The dominance of liberal market ideology and policy has privileged and rewarded the rich over the poor, the older over the younger, the educated over the non-educated, the south over the north, and cities over towns. Its impact has weakened institutions, local cultures, communities and forms of solidarity which once protected people from the commodification of their work, the destruction of the places they lived in and the nihilism of the market. We are living with its consequences in the form of deep inequalities, the injustices of class and poverty, social anxieties and the rise in loneliness.
These social divisions and economic pressures have coalesced around class and geography. Where you are born and who you are born to increasingly define not just your life chances, but your life expectancy. We face political divisions, new and old, of age, tenure, education, and more – but class remains central. However, it is no longer the old class system of industrial society. That had begun to change in the 1950s. The changing nature of the economy has deepened divisions between the working class which have come to the fore since the 2016 Brexit vote.

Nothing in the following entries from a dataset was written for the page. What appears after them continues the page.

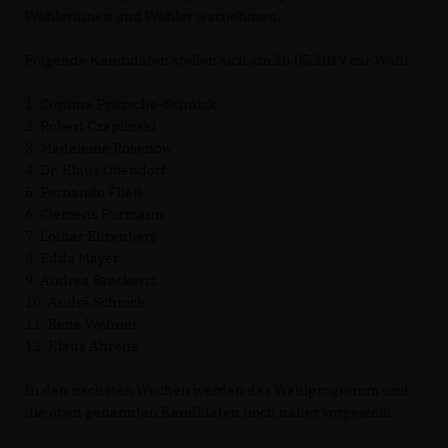
Wählerinnen und Wähler warnehmen.
Folgende Kandidaten stellen sich am 26.05.2019 zur Wahl:
1. Corinna Fritzsche-Schnick
2. Robert Czaplinski
3. Madeleine Rosenow
4. Dr. Klaus Obendorf
5. Fernando Fließ
6. Clemens Purmann
7. Lothar Ehrenberg
8. Edda Mayer
9. Andrea Brackertz
10. André Schnick
11. René Wehner
12. Klaus Ahrens
In den nächsten Wochen werden das Wahlprogramm und
die oben genannten Kandidaten noch näher vorgestellt.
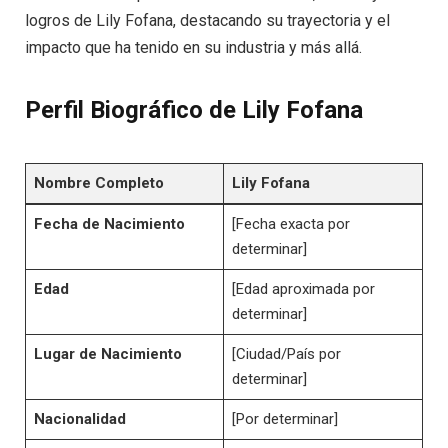
logros de Lily Fofana, destacando su trayectoria y el
impacto que ha tenido en su industria y más allá.
Perfil Biográfico de Lily Fofana
Nombre Completo
Lily Fofana
Fecha de Nacimiento
[Fecha exacta por
determinar]
Edad
[Edad aproximada por
determinar]
Lugar de Nacimiento
[Ciudad/País por
determinar]
Nacionalidad
[Por determinar]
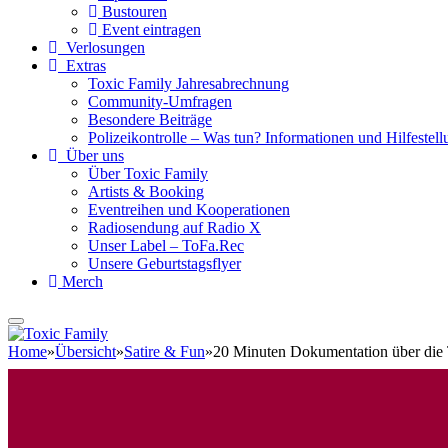
Bustouren
Event eintragen
Verlosungen
Extras
Toxic Family Jahresabrechnung
Community-Umfragen
Besondere Beiträge
Polizeikontrolle – Was tun? Informationen und Hilfestellu
Über uns
Über Toxic Family
Artists & Booking
Eventreihen und Kooperationen
Radiosendung auf Radio X
Unser Label – ToFa.Rec
Unsere Geburtstagsflyer
Merch
Home
»
Übersicht
»
Satire & Fun
»
20 Minuten Dokumentation über die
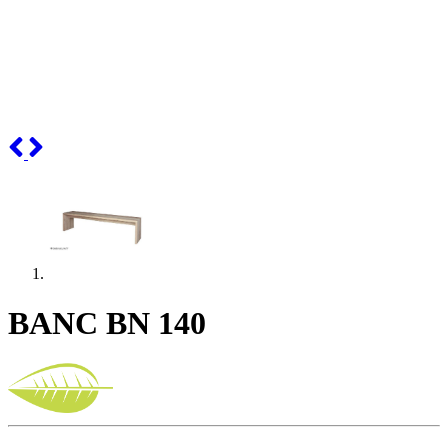
Previous
Next
BANC BN 140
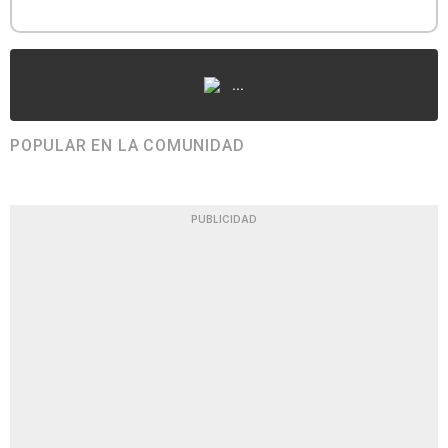
...
POPULAR EN LA COMUNIDAD
PUBLICIDAD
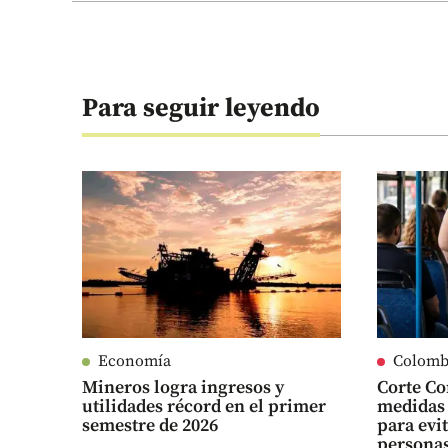
Para seguir leyendo
Economía
Colomb
Mineros logra ingresos y
Corte Co
utilidades récord en el primer
medidas 
semestre de 2026
para evi
persona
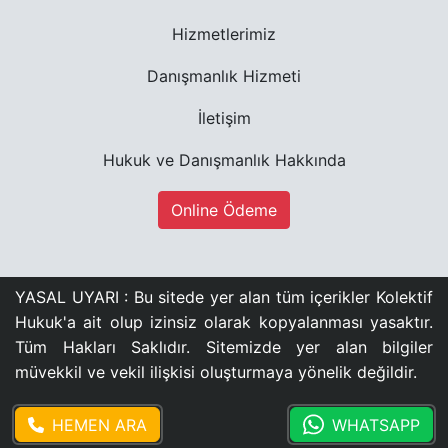
Hizmetlerimiz
Danışmanlık Hizmeti
İletişim
Hukuk ve Danışmanlık Hakkında
Online Ödeme
YASAL UYARI : Bu sitede yer alan tüm içerikler Kolektif
Hukuk'a ait olup izinsiz olarak kopyalanması yasaktır.
Tüm Hakları Saklıdır. Sitemizde yer alan bilgiler
müvekkil ve vekil ilişkisi oluşturmaya yönelik değildir.
HEMEN ARA
WHATSAPP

Labour is proof of these dramatic social changes. While in 2017, we made advances in many areas that were more educated and better-off, we have faltered in some of the ex-industrial areas that were once born and bred into Labour. If Labour is to govern in the future, then it needs to bridge the class-cultural divisions which threaten to pull our coalition apart. It means being able to speak for working- and middle-class people in cities and in ex-industrial towns, who may be divided by Brexit but are united in disillusionment from an economic settlement, whether it is in the form of the unmanageable cost of living in our cities, a lack of jobs and opportunity at the periphery, or the decline of our social infrastructure everywhere.
I believe the way to build these bridges starts with the everyday economy.
The everyday economy is made up of the services, production, consumption and social goods that sustain all our daily lives. Its core activities include transport, childcare and adult care, health, education, utilities, broadband, social benefits and the low-wage sectors of hospitality, retail, food processing and distribution. This core employs around 40 per cent of the workforce in England and Wales. It is a great unifier because everybody in all parts of the country participates in it and depends upon it.
By reforming and developing the everyday economy we can shift the balance of power between capital and labour to improve productivity and the wage share of working people. We can tackle poverty by developing policies across health, care, education and community to encourage social connection, the prevention of chronic illnesses, and the flourishing of family life and kinship. And we must be the pioneers of a new model of Labour statecraft that invests capital in the regions and which shares knowledge and innovation to generate local prosperity. Devolution can create power beyond the town hall to give people more control over the institutions that govern their lives.
In the wake of austerity these priorities can provide tangible improvements that repair the covenant between government and the people: protecting the security and wellbeing of family life; improving travel to work and working conditions; reviving high streets; ensuring better quality food, better children’s education, safer and more beautiful neighbourhoods. And they can attune public services to the needs of communities and individuals.
We need to remoralise our economy by encouraging the ethic of reciprocity and by reforming its institutions to deliver better market outcomes and a much fairer distribution of economic goods.
In a new pamphlet, Everyday Socialism, I and a group of writers, thinkers and politicians from across the left and centre-left put forward the case for this kind of vision.
This is a politics that believes in the power of relationships to transform people’s lives. It is Labour’s historic role to be the party of all working people, and that will mean finding a way to talk about priorities beyond Leave and Remain. We will win when we have a compelling story to tell about the future of the country.